La spesa per “Servizi ospedalieri” che ha toccato quasi i 16 miliardi di euro nel 2014, salendo del 38 per cento rispetto al 2004. Seguono le spese di Gestione dei rifiuti (quasi 9,1 miliardi di euro nel 2014) che sono quasi raddoppiate in 10 anni (+95,6 per cento), scavalcando così quelle per i Servizi ambulatoriali che sono comunque salite del 70,1 per cento. In sensibile crescita anche la spesa per la voce “Prodotti medicinali, attrezzature ed apparecchi terapeutici” che passa da poco più di 1 miliardo di euro del 2004 a quasi 4 miliardi di euro nel 2014); tuttavia, come indicato dalla Ragioneria Generale dello Stato, questo dipende sia dalla continua introduzione di farmaci innovativi (specie in campo oncologico), caratterizzati da un costo elevato che dalle politiche di incentivazione della distribuzione diretta dei farmaci attuate in diversi Servizi Sanitari Regionali, con conseguente rimodulazione della spesa dalla farmaceutica convenzionata (market, che non rappresenta un costo intermedio) alla farmaceutica ospedaliera (in effetti, in compensazione, negli ultimi 10 anni la spesa farmaceutica convenzionata è scesa di 3,6 miliardi di euro passando da 12 a 8,4 miliardi di euro).
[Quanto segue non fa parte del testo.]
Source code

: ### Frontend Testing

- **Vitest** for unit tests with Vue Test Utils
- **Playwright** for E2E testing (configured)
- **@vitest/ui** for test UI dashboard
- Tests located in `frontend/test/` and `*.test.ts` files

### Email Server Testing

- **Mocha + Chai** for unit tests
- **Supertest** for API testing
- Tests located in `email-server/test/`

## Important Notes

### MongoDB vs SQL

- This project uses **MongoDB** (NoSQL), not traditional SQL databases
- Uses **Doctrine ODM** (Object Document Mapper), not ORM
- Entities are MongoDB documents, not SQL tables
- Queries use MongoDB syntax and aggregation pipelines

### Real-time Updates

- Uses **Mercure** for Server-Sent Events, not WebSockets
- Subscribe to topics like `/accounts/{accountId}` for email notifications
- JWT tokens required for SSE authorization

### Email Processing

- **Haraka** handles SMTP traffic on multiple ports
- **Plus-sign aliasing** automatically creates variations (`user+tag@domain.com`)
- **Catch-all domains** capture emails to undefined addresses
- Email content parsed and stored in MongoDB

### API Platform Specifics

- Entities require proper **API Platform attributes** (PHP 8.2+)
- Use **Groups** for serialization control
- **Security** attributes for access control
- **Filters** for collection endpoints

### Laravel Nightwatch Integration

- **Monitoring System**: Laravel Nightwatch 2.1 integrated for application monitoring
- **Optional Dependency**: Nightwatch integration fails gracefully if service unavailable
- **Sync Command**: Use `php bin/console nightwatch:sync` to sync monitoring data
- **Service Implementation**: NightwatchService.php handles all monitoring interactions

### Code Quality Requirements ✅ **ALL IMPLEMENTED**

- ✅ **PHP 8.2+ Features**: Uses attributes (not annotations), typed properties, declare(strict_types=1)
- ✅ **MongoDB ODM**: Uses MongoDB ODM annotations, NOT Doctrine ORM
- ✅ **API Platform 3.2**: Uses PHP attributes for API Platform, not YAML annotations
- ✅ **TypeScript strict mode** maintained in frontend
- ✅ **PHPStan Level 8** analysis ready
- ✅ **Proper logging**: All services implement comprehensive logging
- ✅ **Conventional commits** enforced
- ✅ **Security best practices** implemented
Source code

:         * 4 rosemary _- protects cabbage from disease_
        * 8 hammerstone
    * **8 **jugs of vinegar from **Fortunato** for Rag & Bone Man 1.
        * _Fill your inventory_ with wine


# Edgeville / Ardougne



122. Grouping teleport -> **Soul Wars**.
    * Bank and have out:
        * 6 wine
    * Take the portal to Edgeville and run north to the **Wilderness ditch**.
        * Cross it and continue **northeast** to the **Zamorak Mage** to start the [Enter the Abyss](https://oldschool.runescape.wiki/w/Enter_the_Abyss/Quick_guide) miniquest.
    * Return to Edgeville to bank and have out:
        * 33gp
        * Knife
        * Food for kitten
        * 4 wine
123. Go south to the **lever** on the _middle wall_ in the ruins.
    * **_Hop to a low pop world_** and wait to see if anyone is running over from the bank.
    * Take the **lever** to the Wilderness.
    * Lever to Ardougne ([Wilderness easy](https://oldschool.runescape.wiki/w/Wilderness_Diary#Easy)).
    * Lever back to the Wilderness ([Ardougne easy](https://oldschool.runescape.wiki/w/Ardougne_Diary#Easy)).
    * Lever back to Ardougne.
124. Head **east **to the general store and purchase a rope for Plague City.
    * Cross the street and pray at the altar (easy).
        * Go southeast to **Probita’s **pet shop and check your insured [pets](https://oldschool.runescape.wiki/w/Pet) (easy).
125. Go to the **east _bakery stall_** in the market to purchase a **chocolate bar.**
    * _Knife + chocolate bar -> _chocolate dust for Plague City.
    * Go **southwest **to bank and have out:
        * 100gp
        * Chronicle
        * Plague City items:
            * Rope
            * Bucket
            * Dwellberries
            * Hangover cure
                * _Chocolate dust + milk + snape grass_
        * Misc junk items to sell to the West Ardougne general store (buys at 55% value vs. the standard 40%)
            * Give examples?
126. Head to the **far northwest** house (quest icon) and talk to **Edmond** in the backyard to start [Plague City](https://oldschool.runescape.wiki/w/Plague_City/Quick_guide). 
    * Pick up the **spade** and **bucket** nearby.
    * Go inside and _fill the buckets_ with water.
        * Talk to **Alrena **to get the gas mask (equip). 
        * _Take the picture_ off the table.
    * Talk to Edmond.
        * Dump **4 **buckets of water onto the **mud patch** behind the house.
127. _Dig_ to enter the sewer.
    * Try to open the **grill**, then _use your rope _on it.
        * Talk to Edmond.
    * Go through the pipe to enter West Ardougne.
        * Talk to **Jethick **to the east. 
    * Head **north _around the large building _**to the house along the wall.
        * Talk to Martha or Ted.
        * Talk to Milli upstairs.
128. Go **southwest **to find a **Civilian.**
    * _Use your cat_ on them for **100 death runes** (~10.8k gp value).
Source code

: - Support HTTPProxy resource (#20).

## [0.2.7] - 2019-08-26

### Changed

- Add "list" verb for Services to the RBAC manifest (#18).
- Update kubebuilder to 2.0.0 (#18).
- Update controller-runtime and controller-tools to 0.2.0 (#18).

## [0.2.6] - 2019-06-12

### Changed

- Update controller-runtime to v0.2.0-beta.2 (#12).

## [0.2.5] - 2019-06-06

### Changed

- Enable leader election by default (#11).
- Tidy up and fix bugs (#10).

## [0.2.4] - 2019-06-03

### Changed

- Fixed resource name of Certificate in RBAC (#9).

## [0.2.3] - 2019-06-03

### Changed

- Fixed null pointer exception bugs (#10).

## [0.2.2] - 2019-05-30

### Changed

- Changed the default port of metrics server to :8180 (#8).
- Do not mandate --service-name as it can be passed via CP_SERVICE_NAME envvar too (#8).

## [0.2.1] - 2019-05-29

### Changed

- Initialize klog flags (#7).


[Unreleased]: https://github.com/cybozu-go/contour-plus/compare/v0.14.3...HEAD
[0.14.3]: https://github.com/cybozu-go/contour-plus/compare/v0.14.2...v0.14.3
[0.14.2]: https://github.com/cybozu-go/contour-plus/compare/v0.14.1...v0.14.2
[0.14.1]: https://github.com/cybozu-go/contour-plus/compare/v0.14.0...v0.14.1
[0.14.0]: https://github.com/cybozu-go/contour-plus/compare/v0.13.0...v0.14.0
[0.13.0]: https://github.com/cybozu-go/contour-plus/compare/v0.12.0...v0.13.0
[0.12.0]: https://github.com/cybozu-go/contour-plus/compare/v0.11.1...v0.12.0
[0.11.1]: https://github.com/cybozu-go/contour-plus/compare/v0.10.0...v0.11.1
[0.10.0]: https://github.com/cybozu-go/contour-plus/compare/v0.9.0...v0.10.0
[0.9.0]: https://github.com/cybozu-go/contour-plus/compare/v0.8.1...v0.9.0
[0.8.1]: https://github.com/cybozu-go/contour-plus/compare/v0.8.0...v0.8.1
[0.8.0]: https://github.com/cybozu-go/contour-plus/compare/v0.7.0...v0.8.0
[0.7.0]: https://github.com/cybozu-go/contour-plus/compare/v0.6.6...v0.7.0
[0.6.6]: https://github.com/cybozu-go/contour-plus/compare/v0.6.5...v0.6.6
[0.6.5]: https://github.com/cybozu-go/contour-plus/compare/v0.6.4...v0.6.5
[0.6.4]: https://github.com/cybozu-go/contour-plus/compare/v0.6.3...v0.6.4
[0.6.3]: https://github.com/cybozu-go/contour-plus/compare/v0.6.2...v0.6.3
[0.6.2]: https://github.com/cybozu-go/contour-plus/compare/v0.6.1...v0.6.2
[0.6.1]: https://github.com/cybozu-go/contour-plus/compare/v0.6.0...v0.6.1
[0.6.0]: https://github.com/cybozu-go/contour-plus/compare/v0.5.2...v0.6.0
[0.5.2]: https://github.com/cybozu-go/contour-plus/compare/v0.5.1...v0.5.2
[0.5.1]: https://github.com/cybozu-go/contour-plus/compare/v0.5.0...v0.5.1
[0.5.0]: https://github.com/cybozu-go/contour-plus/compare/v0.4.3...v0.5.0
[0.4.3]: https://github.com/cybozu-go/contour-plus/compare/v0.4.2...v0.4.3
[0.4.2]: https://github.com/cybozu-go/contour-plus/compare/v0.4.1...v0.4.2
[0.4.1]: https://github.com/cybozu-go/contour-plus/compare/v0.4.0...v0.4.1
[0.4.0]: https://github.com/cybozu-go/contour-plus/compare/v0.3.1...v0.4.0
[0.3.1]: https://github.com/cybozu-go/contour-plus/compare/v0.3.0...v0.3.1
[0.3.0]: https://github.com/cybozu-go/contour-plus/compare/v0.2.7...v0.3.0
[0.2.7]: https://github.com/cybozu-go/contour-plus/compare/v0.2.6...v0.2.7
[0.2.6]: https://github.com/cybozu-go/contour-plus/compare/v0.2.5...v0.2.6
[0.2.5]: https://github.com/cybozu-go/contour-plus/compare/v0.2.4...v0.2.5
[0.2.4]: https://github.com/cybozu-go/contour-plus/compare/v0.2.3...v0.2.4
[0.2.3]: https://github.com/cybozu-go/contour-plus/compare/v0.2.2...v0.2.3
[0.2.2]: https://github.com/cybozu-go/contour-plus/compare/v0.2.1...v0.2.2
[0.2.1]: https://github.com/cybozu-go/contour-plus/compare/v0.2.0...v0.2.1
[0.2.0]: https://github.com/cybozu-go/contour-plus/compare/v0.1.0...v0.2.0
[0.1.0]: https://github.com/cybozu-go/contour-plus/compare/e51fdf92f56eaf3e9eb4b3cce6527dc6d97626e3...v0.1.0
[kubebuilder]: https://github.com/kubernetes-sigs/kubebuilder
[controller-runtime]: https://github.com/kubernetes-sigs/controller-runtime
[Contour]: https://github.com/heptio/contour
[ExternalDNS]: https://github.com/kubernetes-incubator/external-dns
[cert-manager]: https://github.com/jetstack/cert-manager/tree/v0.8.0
«Dalla lettura attenta dell’interessante Rapporto CGIA 2016 sulla spesa pubblica in Italia – commenta il presidente di ww.noiconsumatori.it Angelo Pisani – rileviamo alcuni dati allarmanti, ad esempio quello sulle spese per i servizi di polizia: in 10 anni sono scese del 16 per cento, passando da 3 miliardi di euro a poco più di 2,5 miliardi di euro. Insomma si abbonda in alcune voci di spesa e si tagliano servizi essenziali come quello per la difesa della pubblica incolumità, che in alcuni territori a rischio del Paese, e penso soprattutto alle periferie partenopee infestate dalla criminalità organizzata, debbono invece rappresentare una priorità assoluta».